**SET EXERCISE**
Copy every line of the records below word for word, changing nothing.

**DATASET EXTRACT**
▼

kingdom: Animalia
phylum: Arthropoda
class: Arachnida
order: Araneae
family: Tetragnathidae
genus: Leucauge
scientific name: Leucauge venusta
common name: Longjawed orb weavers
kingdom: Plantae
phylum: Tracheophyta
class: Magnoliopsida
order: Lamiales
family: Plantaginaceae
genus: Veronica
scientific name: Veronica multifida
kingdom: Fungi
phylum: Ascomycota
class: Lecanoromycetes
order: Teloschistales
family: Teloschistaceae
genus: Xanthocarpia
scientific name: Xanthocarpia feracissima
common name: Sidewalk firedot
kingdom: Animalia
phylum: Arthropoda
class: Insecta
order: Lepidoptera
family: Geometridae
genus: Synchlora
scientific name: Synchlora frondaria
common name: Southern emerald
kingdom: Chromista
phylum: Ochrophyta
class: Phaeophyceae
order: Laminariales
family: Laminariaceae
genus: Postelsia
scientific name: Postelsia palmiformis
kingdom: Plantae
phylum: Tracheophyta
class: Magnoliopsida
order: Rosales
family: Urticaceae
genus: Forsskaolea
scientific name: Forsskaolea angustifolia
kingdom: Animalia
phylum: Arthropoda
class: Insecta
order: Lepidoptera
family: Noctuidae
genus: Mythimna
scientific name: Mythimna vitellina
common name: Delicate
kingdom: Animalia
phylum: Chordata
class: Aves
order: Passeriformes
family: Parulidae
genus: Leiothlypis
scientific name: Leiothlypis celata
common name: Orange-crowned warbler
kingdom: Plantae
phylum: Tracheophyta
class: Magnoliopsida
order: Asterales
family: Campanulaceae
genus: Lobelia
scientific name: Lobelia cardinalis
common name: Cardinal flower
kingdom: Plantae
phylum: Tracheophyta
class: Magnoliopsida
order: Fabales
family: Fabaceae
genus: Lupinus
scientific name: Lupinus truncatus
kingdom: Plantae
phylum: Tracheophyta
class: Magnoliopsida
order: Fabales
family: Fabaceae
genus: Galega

▲

**WRITTEN SOLUTION**
kingdom: Animalia
phylum: Arthropoda
class: Arachnida
order: Araneae
family: Tetragnathidae
genus: Leucauge
scientific name: Leucauge venusta
common name: Longjawed orb weavers
kingdom: Plantae
phylum: Tracheophyta
class: Magnoliopsida
order: Lamiales
family: Plantaginaceae
genus: Veronica
scientific name: Veronica multifida
kingdom: Fungi
phylum: Ascomycota
class: Lecanoromycetes
order: Teloschistales
family: Teloschistaceae
genus: Xanthocarpia
scientific name: Xanthocarpia feracissima
common name: Sidewalk firedot
kingdom: Animalia
phylum: Arthropoda
class: Insecta
order: Lepidoptera
family: Geometridae
genus: Synchlora
scientific name: Synchlora frondaria
common name: Southern emerald
kingdom: Chromista
phylum: Ochrophyta
class: Phaeophyceae
order: Laminariales
family: Laminariaceae
genus: Postelsia
scientific name: Postelsia palmiformis
kingdom: Plantae
phylum: Tracheophyta
class: Magnoliopsida
order: Rosales
family: Urticaceae
genus: Forsskaolea
scientific name: Forsskaolea angustifolia
kingdom: Animalia
phylum: Arthropoda
class: Insecta
order: Lepidoptera
family: Noctuidae
genus: Mythimna
scientific name: Mythimna vitellina
common name: Delicate
kingdom: Animalia
phylum: Chordata
class: Aves
order: Passeriformes
family: Parulidae
genus: Leiothlypis
scientific name: Leiothlypis celata
common name: Orange-crowned warbler
kingdom: Plantae
phylum: Tracheophyta
class: Magnoliopsida
order: Asterales
family: Campanulaceae
genus: Lobelia
scientific name: Lobelia cardinalis
common name: Cardinal flower
kingdom: Plantae
phylum: Tracheophyta
class: Magnoliopsida
order: Fabales
family: Fabaceae
genus: Lupinus
scientific name: Lupinus truncatus
kingdom: Plantae
phylum: Tracheophyta
class: Magnoliopsida
order: Fabales
family: Fabaceae
genus: Galega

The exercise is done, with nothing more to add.